Book Review: Disrupt by Imran Siddiq

Disrupt (Divided Worlds, #3)

My rating: 4/5 for the series.

The final volume in the Divided Worlds trilogy, that began with Disconnect and Disassemble.

The research base that once was home to Zachary and thousands of others is now a frozen-over bunker on Europa, people only by the androids that were abandoned as the base lost all power. Zachary is no longer human, which means that he and his love, Rosa, are no longer different from each other. This is of little comfort to Zachary, for Rosa is on Titan and believes Zachary to be dead. But there is yet one human left on Europa, a half-mad engineer who refuses to die on the frozen planet. Clinging on to that slim shred of hope, Zachary inspires the androids to build a spaceship from the wrecks that litter Europa, in an attempt for him to be reunited with Rosa and for them to be reunited with their people.
The characters from the original two books return once more, with the addition of Benedict, the engineer, and a few other incidental characters. Zachary’s anatomy has changed radically, but Siddiq hasn’t granted him any additional powers or abilities, if anything, Zachary seems even more fragile. Despite the new body, Zachary is still as determined and resourceful as ever.
Some writers approach each book in a series as a fresh novel, allowing for the fact that a reader may pick up a later volume and come into a series a little later in a character’s journey. Siddiq, however has opted to continue the third book immediately after where the second left off, albeit 7 months having passed whilst Zachary lay senseless. This is perhaps due to the second two books releasing simultaneously, with the writer hoping that readers would purchase both books together. I downloaded all three books at the same time but did not read them consecutively, therefore found the opening chapter a little disorientating, much like the lead character must have felt on waking up after the seven months.
Also, the writing doesn’t seem to have developed that much more than where Siddiq was in volume 2, again perhaps due to him having written the two books without pause in between. There are still some clumsy descriptions littered through the book, but overall the pacing, the twists and reader buy-in is still there and well maintained.

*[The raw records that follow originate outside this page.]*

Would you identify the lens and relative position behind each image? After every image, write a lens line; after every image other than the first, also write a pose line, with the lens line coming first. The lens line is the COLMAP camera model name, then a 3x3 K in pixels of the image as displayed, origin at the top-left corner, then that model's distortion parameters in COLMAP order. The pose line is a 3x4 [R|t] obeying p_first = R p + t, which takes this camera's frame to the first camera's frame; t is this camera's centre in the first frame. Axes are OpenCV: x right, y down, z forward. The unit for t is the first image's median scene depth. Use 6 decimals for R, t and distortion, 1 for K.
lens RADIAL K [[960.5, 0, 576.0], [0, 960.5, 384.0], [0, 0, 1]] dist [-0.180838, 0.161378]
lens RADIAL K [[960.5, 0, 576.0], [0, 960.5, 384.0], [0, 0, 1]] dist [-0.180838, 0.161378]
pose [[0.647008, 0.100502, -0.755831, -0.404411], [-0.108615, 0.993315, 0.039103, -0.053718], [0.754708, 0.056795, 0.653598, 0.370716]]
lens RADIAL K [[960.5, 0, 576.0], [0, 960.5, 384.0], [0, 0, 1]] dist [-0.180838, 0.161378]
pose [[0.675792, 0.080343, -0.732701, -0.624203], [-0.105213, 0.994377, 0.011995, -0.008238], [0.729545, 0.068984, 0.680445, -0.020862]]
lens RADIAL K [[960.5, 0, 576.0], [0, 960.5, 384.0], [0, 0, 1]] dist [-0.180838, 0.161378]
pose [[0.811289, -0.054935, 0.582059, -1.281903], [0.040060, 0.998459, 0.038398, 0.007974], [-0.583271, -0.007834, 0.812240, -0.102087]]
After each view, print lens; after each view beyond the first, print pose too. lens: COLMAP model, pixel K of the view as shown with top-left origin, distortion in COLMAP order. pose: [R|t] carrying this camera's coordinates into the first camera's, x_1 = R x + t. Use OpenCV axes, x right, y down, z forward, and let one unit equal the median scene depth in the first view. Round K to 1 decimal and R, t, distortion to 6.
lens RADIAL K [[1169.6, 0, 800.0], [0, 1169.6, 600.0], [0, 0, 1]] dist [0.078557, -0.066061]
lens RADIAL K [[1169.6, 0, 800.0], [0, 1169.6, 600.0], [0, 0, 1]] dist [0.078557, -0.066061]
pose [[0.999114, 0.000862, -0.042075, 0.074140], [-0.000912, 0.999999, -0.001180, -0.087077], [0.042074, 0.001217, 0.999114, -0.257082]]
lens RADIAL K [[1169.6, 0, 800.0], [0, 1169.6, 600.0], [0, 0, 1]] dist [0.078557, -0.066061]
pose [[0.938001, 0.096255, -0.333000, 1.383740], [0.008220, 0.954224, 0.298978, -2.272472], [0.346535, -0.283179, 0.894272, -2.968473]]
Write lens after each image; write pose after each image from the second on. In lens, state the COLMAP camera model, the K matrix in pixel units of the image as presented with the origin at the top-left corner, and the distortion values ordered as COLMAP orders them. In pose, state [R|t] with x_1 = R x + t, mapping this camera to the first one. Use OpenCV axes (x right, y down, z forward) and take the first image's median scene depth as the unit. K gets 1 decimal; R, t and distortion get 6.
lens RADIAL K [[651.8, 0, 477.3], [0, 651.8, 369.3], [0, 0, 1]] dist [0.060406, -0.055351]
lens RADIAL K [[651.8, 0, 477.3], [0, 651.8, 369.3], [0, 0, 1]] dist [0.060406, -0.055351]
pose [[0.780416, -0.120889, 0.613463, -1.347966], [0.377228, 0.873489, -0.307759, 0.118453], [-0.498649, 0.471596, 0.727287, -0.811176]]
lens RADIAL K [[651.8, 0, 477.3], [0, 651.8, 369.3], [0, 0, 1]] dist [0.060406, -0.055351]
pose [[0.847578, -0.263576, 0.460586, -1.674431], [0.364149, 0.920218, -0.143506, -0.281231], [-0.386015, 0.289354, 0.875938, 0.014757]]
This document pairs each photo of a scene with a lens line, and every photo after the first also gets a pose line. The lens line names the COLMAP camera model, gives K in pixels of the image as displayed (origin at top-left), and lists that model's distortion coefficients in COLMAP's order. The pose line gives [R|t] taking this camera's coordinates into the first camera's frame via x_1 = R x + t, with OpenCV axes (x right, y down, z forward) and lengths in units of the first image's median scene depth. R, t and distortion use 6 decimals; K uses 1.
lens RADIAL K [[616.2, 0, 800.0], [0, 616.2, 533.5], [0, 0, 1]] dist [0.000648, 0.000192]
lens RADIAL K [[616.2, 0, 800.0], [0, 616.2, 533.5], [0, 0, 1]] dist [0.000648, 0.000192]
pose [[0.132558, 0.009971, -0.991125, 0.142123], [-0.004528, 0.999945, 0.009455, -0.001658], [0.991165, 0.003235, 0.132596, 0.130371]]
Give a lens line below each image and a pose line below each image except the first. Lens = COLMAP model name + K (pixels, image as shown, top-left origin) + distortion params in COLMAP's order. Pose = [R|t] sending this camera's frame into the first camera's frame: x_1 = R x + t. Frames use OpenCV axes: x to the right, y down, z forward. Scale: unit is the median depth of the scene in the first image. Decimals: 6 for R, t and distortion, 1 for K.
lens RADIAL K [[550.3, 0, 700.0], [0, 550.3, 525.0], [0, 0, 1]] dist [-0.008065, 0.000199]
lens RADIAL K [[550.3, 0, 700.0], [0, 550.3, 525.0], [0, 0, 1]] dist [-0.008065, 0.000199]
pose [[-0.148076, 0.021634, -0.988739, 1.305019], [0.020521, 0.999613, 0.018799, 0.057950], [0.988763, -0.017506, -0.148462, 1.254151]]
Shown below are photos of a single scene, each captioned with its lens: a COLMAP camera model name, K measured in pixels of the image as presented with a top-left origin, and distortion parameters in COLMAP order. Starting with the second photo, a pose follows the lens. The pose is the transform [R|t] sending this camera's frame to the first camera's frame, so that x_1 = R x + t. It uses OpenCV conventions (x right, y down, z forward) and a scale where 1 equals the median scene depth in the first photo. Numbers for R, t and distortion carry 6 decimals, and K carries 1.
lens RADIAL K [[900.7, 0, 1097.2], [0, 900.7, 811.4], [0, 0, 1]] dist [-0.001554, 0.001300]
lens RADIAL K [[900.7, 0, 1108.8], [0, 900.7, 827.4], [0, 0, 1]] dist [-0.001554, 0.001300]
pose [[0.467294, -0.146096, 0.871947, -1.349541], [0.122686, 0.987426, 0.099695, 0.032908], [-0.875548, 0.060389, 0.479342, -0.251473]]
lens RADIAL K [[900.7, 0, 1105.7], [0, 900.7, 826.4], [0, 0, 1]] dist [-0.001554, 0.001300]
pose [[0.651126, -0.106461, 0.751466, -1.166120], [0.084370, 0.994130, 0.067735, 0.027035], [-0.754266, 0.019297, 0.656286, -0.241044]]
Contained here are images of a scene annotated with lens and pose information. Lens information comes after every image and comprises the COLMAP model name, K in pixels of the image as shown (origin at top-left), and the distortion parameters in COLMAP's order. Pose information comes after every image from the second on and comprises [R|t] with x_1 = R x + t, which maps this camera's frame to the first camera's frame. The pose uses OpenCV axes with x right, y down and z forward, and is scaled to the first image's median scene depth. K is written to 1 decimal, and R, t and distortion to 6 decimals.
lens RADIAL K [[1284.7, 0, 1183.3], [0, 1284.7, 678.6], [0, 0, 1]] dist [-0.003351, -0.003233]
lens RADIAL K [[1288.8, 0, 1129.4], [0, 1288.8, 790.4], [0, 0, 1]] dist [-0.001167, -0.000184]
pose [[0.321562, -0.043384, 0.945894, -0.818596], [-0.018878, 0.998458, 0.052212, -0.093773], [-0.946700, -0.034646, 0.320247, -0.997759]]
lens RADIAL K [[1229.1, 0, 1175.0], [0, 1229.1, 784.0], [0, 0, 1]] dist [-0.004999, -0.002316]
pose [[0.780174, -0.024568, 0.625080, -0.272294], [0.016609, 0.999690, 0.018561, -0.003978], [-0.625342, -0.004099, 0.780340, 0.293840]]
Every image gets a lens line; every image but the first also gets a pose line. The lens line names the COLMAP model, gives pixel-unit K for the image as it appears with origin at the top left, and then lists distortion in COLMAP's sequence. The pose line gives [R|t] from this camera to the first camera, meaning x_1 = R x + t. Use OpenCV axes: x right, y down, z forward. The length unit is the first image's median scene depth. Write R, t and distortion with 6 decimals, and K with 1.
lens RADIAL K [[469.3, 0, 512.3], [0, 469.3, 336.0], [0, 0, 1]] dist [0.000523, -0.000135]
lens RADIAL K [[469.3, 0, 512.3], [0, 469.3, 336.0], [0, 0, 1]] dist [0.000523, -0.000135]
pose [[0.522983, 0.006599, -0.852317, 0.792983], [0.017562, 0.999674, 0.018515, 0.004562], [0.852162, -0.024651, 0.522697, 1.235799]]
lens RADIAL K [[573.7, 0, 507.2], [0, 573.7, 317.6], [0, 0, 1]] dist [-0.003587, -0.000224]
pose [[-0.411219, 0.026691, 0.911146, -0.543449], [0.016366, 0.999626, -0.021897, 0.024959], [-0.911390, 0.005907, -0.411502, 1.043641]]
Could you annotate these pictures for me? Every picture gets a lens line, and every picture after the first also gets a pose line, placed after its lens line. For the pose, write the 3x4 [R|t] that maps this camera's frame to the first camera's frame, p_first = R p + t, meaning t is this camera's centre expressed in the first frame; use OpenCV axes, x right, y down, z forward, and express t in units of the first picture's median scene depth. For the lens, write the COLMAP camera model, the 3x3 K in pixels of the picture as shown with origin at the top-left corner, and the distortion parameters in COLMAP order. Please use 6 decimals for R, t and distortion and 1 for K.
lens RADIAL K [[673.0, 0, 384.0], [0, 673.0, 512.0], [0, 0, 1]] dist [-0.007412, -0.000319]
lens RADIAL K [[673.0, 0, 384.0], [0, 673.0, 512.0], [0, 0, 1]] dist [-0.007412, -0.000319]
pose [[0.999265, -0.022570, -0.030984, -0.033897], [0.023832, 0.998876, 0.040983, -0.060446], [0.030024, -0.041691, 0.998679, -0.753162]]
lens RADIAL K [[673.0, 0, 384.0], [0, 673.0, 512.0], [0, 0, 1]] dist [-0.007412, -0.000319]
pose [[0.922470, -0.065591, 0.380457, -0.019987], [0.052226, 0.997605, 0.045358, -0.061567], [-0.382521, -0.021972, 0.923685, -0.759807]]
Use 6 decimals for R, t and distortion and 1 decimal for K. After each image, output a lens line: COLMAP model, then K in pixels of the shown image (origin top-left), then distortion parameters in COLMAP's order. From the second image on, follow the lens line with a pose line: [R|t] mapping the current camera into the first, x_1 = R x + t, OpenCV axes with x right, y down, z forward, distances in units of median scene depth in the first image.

There is also the issue of the conclusion to the novel and the trilogy being a little rose-tinted, with only the most vague suggestion that the conclusion is taking place in the protagonists mind. Personally, I would have liked to have seen a little more adversity and perhaps even continuity of style.
On its own, this book merits 3 stars. But with all that said, this volume should be seen as the final part of a trilogy and not as a standalone book. Therefore, I’m scoring the series as 4 stars. Its original, dark and edgy fiction and I am sure that Siddiq will continue to provide us with more stories and will continue to improve as a writer.